- [Assignment] In the items from the line with "よくある質問（Q&A）" to the line with "るため、3種類以内に抑えるのが理想的です。", change every "胡蝶蘭" to "シクラメン". Write out only those lines, leaving everything else in them unchanged.

Dataset entries:
══════
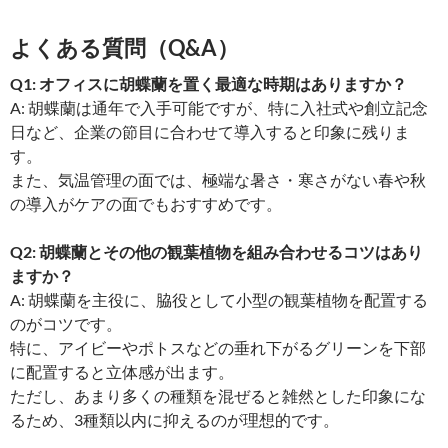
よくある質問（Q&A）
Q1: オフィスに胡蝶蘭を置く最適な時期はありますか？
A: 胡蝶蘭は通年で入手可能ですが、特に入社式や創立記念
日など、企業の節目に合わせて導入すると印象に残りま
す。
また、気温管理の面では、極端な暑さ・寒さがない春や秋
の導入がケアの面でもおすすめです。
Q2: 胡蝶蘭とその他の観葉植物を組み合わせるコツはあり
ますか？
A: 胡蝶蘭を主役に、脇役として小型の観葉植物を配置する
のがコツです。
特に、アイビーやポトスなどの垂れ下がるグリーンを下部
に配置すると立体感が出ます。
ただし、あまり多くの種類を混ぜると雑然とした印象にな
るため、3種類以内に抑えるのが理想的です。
══════
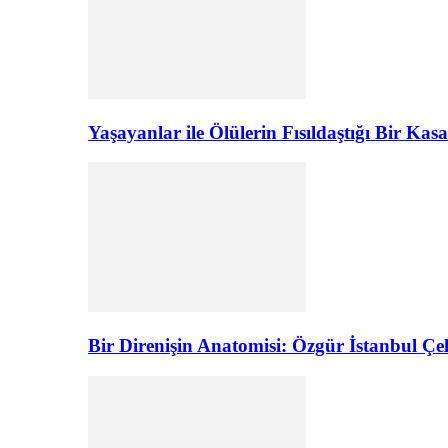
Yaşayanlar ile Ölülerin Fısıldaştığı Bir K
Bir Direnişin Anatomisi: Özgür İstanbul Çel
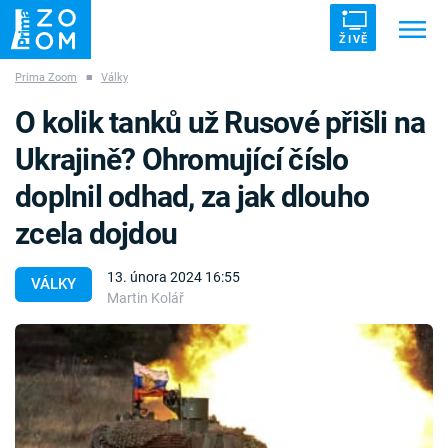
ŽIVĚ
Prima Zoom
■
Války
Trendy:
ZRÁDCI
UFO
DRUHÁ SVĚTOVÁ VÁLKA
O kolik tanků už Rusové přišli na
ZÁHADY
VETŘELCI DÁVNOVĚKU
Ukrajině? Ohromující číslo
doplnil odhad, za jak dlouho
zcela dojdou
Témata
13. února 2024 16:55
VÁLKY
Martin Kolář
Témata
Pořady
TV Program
══════
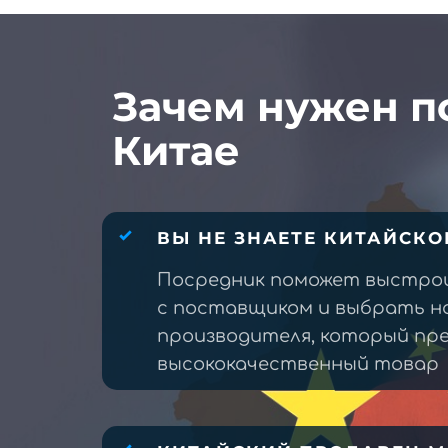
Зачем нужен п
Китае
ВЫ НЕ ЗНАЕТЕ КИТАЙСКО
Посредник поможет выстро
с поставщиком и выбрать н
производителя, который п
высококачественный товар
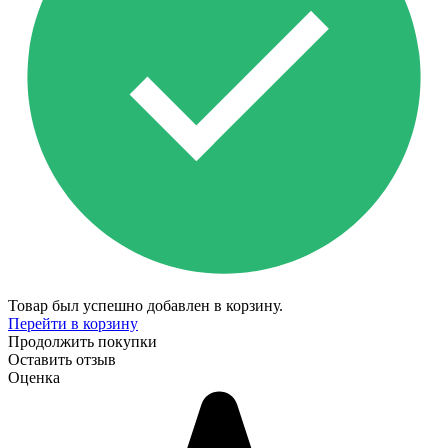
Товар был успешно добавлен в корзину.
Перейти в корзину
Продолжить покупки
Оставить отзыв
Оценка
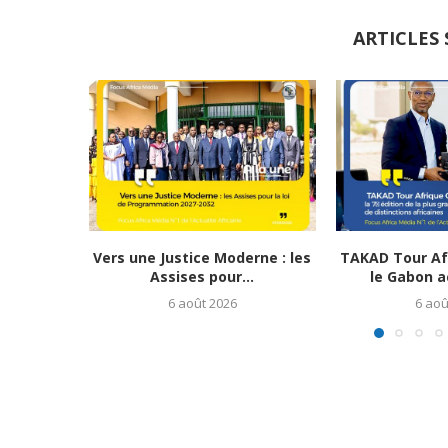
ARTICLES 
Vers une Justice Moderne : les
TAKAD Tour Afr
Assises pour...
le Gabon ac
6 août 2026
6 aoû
══════
- [The answer]
よくある質問（Q&A）
Q1: オフィスにシクラメンを置く最適な時期はありますか？
A: シクラメンは通年で入手可能ですが、特に入社式や創立記念
日など、企業の節目に合わせて導入すると印象に残りま
す。
また、気温管理の面では、極端な暑さ・寒さがない春や秋
の導入がケアの面でもおすすめです。
Q2: シクラメンとその他の観葉植物を組み合わせるコツはあり
ますか？
A: シクラメンを主役に、脇役として小型の観葉植物を配置する
のがコツです。
特に、アイビーやポトスなどの垂れ下がるグリーンを下部
に配置すると立体感が出ます。
ただし、あまり多くの種類を混ぜると雑然とした印象にな
るため、3種類以内に抑えるのが理想的です。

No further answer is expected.